Ils vérifient plus qu’on pourrait le croire
Autre résultat qui tord le cou à certains préjugés: lorsqu’ils partagent une information, 60% disent la vérifier toujours ou souvent, et 24% encore «parfois». Seuls 8% reconnaissent ne jamais ou presque jamais vérifier ce qu’ils diffusent.
Et la première méthode employée n’a rien de très révolutionnaire: 70% disent consulter plusieurs sources. 53% regardent l’auteur ou la provenance de l’information et 48% effectuent une recherche sur Internet. Cela ne signifie évidemment pas que ces vérifications sont toujours efficaces. Mais le sondage suggère que la conscience du risque existe bel et bien.

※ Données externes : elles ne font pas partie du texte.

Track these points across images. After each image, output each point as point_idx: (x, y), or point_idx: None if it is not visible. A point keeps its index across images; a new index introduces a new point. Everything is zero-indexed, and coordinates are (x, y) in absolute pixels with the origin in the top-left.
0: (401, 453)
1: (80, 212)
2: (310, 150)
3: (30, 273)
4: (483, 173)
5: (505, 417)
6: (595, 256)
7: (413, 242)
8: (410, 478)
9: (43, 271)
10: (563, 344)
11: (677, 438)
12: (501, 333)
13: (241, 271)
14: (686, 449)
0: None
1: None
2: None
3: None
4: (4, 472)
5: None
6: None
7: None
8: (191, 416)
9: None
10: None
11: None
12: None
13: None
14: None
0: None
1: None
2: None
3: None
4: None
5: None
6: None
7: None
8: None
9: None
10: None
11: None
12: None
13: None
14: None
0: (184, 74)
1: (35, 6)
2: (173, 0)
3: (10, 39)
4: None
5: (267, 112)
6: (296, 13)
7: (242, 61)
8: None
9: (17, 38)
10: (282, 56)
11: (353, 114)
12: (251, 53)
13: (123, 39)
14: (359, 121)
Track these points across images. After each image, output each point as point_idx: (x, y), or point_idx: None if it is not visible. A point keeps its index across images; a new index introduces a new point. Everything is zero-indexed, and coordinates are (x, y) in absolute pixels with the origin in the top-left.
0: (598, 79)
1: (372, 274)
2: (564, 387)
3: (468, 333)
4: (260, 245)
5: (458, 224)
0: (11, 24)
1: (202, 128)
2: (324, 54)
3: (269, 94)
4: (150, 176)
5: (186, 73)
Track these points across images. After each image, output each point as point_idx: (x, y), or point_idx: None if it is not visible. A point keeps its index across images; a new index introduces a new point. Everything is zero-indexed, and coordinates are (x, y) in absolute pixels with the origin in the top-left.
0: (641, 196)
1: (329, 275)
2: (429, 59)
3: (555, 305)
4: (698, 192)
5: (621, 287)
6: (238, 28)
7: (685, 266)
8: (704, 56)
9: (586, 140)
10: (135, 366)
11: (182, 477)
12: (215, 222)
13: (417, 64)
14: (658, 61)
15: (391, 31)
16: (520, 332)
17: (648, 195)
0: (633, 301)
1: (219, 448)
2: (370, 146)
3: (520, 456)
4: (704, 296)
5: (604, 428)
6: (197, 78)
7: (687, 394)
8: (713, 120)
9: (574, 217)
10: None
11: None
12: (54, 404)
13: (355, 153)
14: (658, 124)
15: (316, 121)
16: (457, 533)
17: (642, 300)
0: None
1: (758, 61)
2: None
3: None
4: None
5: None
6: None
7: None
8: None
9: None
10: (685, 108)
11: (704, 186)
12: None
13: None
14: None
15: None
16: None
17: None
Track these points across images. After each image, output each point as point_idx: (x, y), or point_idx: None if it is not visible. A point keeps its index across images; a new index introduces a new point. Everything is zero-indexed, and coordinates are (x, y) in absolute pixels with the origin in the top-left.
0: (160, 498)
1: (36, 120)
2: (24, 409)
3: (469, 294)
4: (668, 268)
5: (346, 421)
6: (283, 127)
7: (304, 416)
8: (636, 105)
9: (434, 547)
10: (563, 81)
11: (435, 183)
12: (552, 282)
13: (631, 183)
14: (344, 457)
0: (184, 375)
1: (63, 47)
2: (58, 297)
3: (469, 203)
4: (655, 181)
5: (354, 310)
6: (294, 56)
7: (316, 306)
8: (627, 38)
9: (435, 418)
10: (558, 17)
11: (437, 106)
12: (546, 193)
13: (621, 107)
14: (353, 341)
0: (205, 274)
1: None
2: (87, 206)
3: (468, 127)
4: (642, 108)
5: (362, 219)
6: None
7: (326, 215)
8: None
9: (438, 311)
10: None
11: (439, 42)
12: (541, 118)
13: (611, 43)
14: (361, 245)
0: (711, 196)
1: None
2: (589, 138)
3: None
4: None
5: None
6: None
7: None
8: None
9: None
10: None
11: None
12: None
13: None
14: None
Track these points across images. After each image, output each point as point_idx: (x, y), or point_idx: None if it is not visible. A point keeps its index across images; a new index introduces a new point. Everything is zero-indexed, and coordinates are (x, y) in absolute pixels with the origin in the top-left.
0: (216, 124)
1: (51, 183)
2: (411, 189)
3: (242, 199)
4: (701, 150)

91% veulent apprendre à repérer les fake news à l’école
Le chiffre le plus massif de toute l’étude concerne finalement l’école. 91% des personnes interrogées estiment qu’elle devrait apprendre aux jeunes à reconnaître les fake news. Dans l’entretien réalisé autour des résultats, Matthias Humery insistait sur l’importance croissante de cette compétence: dans un univers saturé d’informations, savoir les évaluer devient à ses yeux une véritable compétence sociale.
Il souligne également le rôle des discussions en famille. Avoir pris l’habitude, jeune, de débattre de l’actualité peut influencer durablement la manière de s’informer et d’échanger. «Quand tu viens d’une famille où tu as eu l’habitude de discuter, ça se répercute quand même après dans ta façon d’être», relève-t-il. Il juge donc important de maintenir ces échanges au quotidien.